Your task: Find every line in the records below that contains "lines", and copy it.

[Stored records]
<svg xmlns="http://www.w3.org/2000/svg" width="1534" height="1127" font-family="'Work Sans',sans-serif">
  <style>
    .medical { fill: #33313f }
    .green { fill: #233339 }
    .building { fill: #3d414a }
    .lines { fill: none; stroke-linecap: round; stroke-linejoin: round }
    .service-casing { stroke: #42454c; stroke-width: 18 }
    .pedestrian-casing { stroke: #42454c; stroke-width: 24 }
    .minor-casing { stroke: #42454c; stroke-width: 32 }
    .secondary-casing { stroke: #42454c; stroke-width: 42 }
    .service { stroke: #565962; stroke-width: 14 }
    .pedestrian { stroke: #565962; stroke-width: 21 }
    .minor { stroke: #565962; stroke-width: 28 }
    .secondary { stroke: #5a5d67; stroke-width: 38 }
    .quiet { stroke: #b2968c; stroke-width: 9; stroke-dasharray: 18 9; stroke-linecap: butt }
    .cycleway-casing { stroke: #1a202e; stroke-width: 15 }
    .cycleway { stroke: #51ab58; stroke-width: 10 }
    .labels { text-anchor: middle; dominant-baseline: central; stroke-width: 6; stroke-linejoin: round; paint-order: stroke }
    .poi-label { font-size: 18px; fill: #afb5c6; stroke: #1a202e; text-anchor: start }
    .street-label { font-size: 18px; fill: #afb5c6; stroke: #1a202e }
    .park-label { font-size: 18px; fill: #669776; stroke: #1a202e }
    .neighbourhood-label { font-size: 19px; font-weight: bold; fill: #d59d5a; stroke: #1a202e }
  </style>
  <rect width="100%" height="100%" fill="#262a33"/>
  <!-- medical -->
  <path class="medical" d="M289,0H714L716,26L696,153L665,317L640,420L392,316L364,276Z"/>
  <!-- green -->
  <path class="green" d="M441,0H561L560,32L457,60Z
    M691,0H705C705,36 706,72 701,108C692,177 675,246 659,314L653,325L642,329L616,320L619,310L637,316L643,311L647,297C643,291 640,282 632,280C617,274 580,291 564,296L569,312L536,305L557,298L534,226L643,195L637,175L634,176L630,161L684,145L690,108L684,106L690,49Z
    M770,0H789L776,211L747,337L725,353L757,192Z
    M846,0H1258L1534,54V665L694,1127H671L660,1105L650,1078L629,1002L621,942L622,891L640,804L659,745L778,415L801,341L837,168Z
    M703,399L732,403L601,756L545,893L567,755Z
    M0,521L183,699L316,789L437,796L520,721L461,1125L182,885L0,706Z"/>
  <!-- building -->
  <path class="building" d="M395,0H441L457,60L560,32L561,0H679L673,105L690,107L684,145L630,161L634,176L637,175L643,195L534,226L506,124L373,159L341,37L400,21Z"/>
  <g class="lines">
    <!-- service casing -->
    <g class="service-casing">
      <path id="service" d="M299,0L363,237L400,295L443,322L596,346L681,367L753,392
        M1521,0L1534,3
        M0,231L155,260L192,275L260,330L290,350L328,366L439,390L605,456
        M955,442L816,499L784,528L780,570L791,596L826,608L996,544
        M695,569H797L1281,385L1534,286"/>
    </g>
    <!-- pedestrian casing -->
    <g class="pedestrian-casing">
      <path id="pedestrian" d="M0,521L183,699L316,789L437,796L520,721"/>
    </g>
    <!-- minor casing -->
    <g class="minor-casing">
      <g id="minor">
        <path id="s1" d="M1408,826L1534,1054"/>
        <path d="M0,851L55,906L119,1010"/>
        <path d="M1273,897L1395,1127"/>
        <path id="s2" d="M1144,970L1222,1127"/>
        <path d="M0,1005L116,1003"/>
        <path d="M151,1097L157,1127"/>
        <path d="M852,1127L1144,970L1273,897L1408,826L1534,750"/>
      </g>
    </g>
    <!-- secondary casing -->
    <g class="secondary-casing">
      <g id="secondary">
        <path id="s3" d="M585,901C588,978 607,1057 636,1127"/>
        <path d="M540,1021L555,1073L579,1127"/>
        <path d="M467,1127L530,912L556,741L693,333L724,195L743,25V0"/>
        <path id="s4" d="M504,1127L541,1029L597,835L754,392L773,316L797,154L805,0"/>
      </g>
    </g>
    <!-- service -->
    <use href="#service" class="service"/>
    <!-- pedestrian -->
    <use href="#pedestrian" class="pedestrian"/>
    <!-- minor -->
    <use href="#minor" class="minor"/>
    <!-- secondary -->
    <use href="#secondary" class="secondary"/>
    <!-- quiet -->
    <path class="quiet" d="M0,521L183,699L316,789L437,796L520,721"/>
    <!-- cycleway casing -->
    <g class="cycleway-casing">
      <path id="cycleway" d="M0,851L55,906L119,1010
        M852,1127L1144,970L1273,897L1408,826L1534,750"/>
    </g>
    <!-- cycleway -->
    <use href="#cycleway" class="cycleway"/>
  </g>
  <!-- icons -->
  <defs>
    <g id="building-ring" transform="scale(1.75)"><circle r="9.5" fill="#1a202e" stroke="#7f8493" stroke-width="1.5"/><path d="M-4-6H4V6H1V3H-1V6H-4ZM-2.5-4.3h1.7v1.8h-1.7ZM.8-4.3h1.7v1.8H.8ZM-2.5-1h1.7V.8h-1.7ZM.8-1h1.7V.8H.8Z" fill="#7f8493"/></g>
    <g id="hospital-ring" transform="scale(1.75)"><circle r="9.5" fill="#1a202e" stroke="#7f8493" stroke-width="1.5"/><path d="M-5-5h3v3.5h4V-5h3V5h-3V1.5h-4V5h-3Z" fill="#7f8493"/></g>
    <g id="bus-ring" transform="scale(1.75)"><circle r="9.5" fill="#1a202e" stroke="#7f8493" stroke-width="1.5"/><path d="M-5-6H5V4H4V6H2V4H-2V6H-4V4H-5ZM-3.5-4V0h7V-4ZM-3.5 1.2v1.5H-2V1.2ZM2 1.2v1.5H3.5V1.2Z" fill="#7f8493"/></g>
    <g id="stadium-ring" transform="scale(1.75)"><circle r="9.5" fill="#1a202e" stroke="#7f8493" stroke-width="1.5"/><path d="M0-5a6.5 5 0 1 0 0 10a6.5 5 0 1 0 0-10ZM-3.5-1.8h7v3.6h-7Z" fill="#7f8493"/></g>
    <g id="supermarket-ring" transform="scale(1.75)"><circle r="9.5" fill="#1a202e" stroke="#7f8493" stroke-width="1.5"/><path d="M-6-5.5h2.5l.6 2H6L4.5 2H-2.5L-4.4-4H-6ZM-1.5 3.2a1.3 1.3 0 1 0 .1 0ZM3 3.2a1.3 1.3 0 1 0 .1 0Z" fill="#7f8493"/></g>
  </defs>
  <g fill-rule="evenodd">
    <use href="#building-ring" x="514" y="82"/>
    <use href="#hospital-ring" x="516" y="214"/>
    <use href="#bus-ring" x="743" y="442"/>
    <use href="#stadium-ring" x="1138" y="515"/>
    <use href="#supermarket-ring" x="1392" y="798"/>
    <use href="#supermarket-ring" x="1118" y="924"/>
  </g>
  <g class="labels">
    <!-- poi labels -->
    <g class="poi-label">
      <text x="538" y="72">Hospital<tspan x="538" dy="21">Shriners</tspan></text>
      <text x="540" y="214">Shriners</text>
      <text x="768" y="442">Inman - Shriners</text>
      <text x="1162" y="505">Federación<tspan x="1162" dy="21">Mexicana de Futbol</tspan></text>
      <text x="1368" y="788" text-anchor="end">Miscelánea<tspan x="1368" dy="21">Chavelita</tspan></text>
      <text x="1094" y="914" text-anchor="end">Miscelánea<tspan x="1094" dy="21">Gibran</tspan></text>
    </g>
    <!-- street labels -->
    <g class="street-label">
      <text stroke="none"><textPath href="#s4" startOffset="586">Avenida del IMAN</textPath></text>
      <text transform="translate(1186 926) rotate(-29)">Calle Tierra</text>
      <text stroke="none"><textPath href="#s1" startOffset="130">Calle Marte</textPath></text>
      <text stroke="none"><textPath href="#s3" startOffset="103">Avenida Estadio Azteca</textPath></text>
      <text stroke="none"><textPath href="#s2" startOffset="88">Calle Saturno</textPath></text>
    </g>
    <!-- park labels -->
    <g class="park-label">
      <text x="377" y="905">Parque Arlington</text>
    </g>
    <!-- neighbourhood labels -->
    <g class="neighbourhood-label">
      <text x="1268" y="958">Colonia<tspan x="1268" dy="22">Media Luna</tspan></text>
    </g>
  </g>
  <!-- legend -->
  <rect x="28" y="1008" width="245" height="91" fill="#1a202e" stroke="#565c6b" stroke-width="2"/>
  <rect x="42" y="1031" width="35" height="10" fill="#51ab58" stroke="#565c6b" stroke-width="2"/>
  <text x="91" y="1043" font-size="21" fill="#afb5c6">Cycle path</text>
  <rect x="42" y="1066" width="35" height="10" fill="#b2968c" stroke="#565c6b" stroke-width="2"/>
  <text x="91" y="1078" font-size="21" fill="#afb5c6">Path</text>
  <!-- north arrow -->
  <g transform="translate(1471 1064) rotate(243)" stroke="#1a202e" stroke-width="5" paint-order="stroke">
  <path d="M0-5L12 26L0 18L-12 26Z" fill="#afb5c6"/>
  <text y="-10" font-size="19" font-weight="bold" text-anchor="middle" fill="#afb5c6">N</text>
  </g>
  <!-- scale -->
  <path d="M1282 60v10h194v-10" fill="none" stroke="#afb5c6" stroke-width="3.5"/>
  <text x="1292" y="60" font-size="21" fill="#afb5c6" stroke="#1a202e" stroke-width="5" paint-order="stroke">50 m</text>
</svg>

Solution for this problem:
    .lines { fill: none; stroke-linecap: round; stroke-linejoin: round }
  <g class="lines">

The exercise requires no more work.